Auburn also wrote the film script for The Lake House (2006), starring Sandra Bullock and Keanu Reeves as time-crossed lovers. Auburn’s Hollywood directorial debut came in 2008 when he directed The Girl in the Park, starring Sigourney Weaver, Kate Bosworth, and Keri Russell, about a woman who encounters someone who may or may not be her missing daughter of 15 years.

Bringing inspiration back to campus

The breadth of the theatrical career Auburn has crafted—all by his early 40s—has been a source of inspiration to students and faculty on campus, says Drew Dir, AB’07, resident dramaturge at Court Theatre and a lecturer in the Theater and Performance Studies program. The cast of Court Theatre’s Proof was particularly thrilled that Auburn gave them a copy of the notes he had written for the director and cast of the play’s original production.

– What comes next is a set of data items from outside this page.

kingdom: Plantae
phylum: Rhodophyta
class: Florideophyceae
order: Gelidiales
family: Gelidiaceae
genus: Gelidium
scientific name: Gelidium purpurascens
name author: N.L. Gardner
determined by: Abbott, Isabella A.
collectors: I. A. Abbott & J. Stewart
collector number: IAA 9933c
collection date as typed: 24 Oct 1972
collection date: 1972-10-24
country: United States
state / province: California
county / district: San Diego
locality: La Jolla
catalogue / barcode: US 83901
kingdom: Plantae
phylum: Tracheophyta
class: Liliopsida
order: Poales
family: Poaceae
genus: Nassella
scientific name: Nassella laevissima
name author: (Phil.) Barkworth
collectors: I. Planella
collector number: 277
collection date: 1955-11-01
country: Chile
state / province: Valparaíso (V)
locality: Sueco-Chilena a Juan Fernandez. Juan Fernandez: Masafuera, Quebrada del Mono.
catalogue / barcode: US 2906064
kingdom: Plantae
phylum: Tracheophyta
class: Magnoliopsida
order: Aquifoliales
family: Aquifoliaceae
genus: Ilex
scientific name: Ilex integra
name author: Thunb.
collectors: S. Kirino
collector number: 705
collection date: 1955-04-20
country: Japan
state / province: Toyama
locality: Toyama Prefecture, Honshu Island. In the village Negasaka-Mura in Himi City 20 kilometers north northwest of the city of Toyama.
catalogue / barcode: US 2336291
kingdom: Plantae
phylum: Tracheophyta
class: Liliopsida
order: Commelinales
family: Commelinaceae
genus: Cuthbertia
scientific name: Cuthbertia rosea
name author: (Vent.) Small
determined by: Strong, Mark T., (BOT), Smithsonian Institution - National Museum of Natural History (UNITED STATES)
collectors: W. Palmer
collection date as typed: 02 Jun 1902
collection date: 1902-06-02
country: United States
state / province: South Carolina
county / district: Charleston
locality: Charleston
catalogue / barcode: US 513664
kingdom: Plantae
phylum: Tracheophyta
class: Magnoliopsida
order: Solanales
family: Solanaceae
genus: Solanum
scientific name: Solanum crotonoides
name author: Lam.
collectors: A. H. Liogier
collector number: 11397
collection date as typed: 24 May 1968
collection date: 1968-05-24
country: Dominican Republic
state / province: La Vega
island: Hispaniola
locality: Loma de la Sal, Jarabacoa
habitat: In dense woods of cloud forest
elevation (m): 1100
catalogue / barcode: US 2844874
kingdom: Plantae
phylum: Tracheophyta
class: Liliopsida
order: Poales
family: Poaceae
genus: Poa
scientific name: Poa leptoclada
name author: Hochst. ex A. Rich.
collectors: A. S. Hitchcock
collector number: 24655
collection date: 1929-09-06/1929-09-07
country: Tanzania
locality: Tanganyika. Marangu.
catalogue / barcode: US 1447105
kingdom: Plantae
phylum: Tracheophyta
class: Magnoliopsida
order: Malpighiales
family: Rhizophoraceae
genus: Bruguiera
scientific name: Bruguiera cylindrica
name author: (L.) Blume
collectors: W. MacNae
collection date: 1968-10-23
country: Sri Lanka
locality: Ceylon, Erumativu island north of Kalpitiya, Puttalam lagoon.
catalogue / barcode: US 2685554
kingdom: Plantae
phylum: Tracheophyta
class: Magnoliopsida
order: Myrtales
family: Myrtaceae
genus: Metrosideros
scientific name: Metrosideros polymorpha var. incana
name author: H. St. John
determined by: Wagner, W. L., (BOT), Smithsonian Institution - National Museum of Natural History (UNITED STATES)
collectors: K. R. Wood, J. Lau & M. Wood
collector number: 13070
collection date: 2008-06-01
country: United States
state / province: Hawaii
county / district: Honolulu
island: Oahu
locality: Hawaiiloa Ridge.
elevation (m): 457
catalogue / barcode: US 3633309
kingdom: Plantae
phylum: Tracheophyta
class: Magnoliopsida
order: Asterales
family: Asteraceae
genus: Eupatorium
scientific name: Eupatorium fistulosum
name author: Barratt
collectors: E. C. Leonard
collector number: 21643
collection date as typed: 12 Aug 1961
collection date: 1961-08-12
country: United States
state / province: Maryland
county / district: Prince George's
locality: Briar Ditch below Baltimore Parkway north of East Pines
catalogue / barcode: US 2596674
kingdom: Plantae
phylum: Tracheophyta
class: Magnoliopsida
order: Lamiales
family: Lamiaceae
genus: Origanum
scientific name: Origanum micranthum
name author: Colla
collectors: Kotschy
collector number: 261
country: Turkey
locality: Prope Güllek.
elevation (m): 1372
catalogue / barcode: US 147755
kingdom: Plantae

“It outlined the back stories of all the characters and their family histories,” Dir says. “It even had notes about Catherine’s mother, who you never see in the play, with contours of her background, so in the rehearsal room we could fill in the blanks for these characters.”

After seeing the rehearsal, Auburn says he was impressed by Court’s “nuanced and thoughtful” rendering of Proof and thought its abstract setting was perfectly appropriate.

“In the Broadway production, the set was so realistic and evocative of the Hyde Park neighborhood that it sometimes drew gasps from people in the audience who had lived there,” Auburn says. “But for this production, you don’t need an elaborate, detailed set because you can walk out the door to see Hyde Park all around you.”

Court Theatre’s production of Proof runs through April 7.